• **Selected extract**
OSHA, FAA doubling down on COVID-19 precautions to protect workers

Even with the Texas statewide mask mandate lifted, the federal government is requiring many workplaces to continue mask requirements.

The U.S. labor secretary says until we're past this pandemic it's important that the federal government lookout for workers.

The Federal Aviation Administration is also extending its zero-tolerance policy. One airline association applauds the move.

Businesses like factories, grocery stores and restaurants that employ large numbers of people at risk for contracting COVID-19 could soon get a surprise visit from federal inspectors.

This week, OSHA launched what's called a National Emphasis Program which will do COVID-19 inspections initiated in response to complaints, referrals, and severe incident reports.

Rogge Dunn is an attorney who specializes in employment law. He’s not involved in the federal program but explained the intention.

"All of the things the CDC has been saying the Occupational Safety and Health Administration is going to be enforcing and making sure employers take it seriously," he said.

• **What the task requires**
According to the article on OSHA and FAA COVID-19 precautions, what program did OSHA launch this week? The records have no connection to the article on OSHA and FAA COVID-19 precautions.

• **Recorded data**

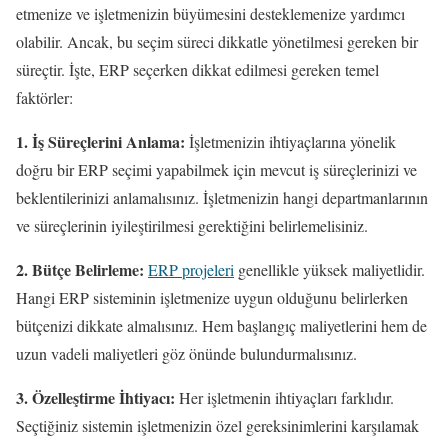
etmenize ve işletmenizin büyümesini desteklemenize yardımcı
olabilir. Ancak, bu seçim süreci dikkatle yönetilmesi gereken bir
süreçtir. İşte, ERP seçerken dikkat edilmesi gereken temel
faktörler:
1. İş Süreçlerini Anlama:
İşletmenizin ihtiyaçlarına yönelik
doğru bir ERP seçimi yapabilmek için mevcut iş süreçlerinizi ve
beklentilerinizi anlamalısınız. İşletmenizin hangi departmanlarının
ve süreçlerinin iyileştirilmesi gerektiğini belirlemelisiniz.
2. Bütçe Belirleme:
ERP projeleri
genellikle yüksek maliyetlidir.
Hangi ERP sisteminin işletmenize uygun olduğunu belirlerken
bütçenizi dikkate almalısınız. Hem başlangıç maliyetlerini hem de
uzun vadeli maliyetleri göz önünde bulundurmalısınız.
3. Özelleştirme İhtiyacı:
Her işletmenin ihtiyaçları farklıdır.
Seçtiğiniz sistemin işletmenizin özel gereksinimlerini karşılamak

• **Task answer**
A National Emphasis Program that will do COVID-19 inspections initiated in response to complaints, referrals, and severe incident reports.